Actors: Gregory Walcott, Tor Johnson, Vampira, Bela Lugosi
Studio: Reynolds Pictures
A monument to sheer, unadulterated cinematic audacity, Ed Wood’s 1959 sci-fi/horror hybrid Plan 9 From Outer Space stands as the ultimate monument to enthusiastic failure. Widely canonized as the worst movie ever committed to celluloid, yet beloved by a large cult audience, its structural grid is a magnificent, blown-out disaster. Wood engineered this machinery with zero budget and absolute sincerity, building his vision upon paper-plate flying saucers dangling from visible strings, wildly incoherent day-to-night continuity errors, and the profoundly tragic, spliced-in final footage of the late Bela Lugosi. Yet, beneath the completely collapsed narrative architecture and deeply bizarre, stilted dialogue, there lies a relentless, bulletproof passion for the art of filmmaking. It operates entirely outside the standard rules of cinema, achieving legendary cult status simply by refusing to understand its own limitations. And let's not forget the infuence it had on the likes of Glenn Danzig (who named his Misfits-era record label Plan 9 and wrote the song "Vampira" about the iconic B-movie hostess/actress) and Tim Burton (who made a biopic about Ed Wood that depicts in part the making of this movie) It is an essential, fiercely entertaining piece of B-movie infrastructure.
M (1931)
Director: Fritz Lang
Actors: Peter Lorre, Otto Wernicke, Gustaf Gründgens
Studio: Nero-Film AG
When building a collection of movies on DVD and BluRay, having Fritz Lang's 1931 masterpiece M on the shelf is absolutely non-negotiable. As Lang's first sound film, it is practically the foundational blueprint for the modern psychological thriller. The way he weaponizes audio — specifically Peter Lorre’s chilling, off-screen whistling of "In the Hall of the Mountain King" to signal his presence — is pure, terrifying genius. Lorre's breakout performance as the hunted child killer is completely mesmerizing, peaking with that sweaty, frantic monologue where he begs for his life before a kangaroo court made up of the city's criminal underworld. Drenched in heavy German Expressionist shadows and sheer paranoia, it's an incredibly dark, masterful piece of cinema that still hits like a sledgehammer almost a century later.

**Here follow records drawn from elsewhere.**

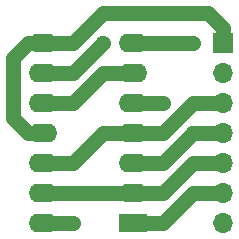
<source format=gbl>
G04 #@! TF.FileFunction,Copper,L2,Bot,Signal*
%FSLAX46Y46*%
G04 Gerber Fmt 4.6, Leading zero omitted, Abs format (unit mm)*
G04 Created by KiCad (PCBNEW 4.0.2-stable) date 5/2/2017 7:57:29 PM*
%MOMM*%
G01*
G04 APERTURE LIST*
%ADD10C,0.100000*%
%ADD11R,1.700000X1.700000*%
%ADD12O,1.700000X1.700000*%
%ADD13R,2.400000X1.600000*%
%ADD14O,2.400000X1.600000*%
%ADD15C,1.270000*%
%ADD16C,1.270000*%
G04 APERTURE END LIST*
D10*
D11*
X170180000Y-102870000D03*
D12*
X170180000Y-105410000D03*
X170180000Y-107950000D03*
X170180000Y-110490000D03*
X170180000Y-113030000D03*
X170180000Y-115570000D03*
X170180000Y-118110000D03*
D13*
X162560000Y-118110000D03*
D14*
X154940000Y-102870000D03*
X162560000Y-115570000D03*
X154940000Y-105410000D03*
X162560000Y-113030000D03*
X154940000Y-107950000D03*
X162560000Y-110490000D03*
X154940000Y-110490000D03*
X162560000Y-107950000D03*
X154940000Y-113030000D03*
X162560000Y-105410000D03*
X154940000Y-115570000D03*
X162560000Y-102870000D03*
X154940000Y-118110000D03*
D15*
X167640000Y-110490000D03*
X167640000Y-102870000D03*
X160020000Y-115570000D03*
X160020000Y-102870000D03*
X165100000Y-118110000D03*
X165100000Y-107950000D03*
X157480000Y-107950000D03*
X157480000Y-118110000D03*
D16*
X168910000Y-100330000D02*
X170180000Y-101600000D01*
X170180000Y-101600000D02*
X170180000Y-102870000D01*
X160020000Y-100330000D02*
X168910000Y-100330000D01*
X157480000Y-102870000D02*
X160020000Y-100330000D01*
X154940000Y-102870000D02*
X157480000Y-102870000D01*
X152400000Y-104140000D02*
X153670000Y-102870000D01*
X153670000Y-102870000D02*
X154940000Y-102870000D01*
X152400000Y-109220000D02*
X152400000Y-104140000D01*
X153670000Y-110490000D02*
X152400000Y-109220000D01*
X154940000Y-110490000D02*
X153670000Y-110490000D01*
X157480000Y-113030000D02*
X154940000Y-113030000D01*
X160020000Y-110490000D02*
X157480000Y-113030000D01*
X162560000Y-110490000D02*
X160020000Y-110490000D01*
X165100000Y-110490000D02*
X167640000Y-107950000D01*
X167640000Y-107950000D02*
X170180000Y-107950000D01*
X162560000Y-110490000D02*
X165100000Y-110490000D01*
X162560000Y-102870000D02*
X167640000Y-102870000D01*
X165100000Y-113030000D02*
X167640000Y-110490000D01*
X167640000Y-110490000D02*
X170180000Y-110490000D01*
X162560000Y-113030000D02*
X165100000Y-113030000D01*
X162560000Y-115570000D02*
X160020000Y-115570000D01*
X160020000Y-115570000D02*
X154940000Y-115570000D01*
X154940000Y-105410000D02*
X157480000Y-105410000D01*
X157480000Y-105410000D02*
X160020000Y-102870000D01*
X165100000Y-115570000D02*
X167640000Y-113030000D01*
X167640000Y-113030000D02*
X170180000Y-113030000D01*
X162560000Y-115570000D02*
X165100000Y-115570000D01*
X162560000Y-107950000D02*
X165100000Y-107950000D01*
X165100000Y-118110000D02*
X167640000Y-115570000D01*
X167640000Y-115570000D02*
X170180000Y-115570000D01*
X162560000Y-118110000D02*
X165100000Y-118110000D01*
X154940000Y-118110000D02*
X157480000Y-118110000D01*
X157480000Y-107950000D02*
X160020000Y-105410000D01*
X160020000Y-105410000D02*
X162560000Y-105410000D01*
X154940000Y-107950000D02*
X157480000Y-107950000D01*
M02*

</source>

All the President's Men (1976)
Director: Alan J. Pakula
Actors: Robert Redford, Dustin Hoffman, Jason Robards, Hal Holbrook
Studio: Warner Bros.
I have always had a deep fascination with the entire Watergate saga, which makes having Alan J. Pakula's 1976 masterpiece on the shelf an absolute necessity. It is the ultimate journalism thriller. What makes this film so brilliant is that we already know exactly how the story ends, yet the tension is still completely suffocating. Watching Robert Redford and Dustin Hoffman as Woodward and Bernstein pound the pavement, hammer away at typewriters, and chase down terrified informants (Hal Holbrook as Deep Throat [Mark Felt]) in deeply shadowed parking garages is just mesmerizing. It perfectly captures the gritty, exhausting, and completely unglamorous shoe-leather work of analog investigative reporting. Elevated by Jason Robards's legendary, Oscar-winning performance as editor Ben Bradlee and Gordon Willis's stark, paranoid cinematography, it is a flawless, methodical procedural that never loses its edge.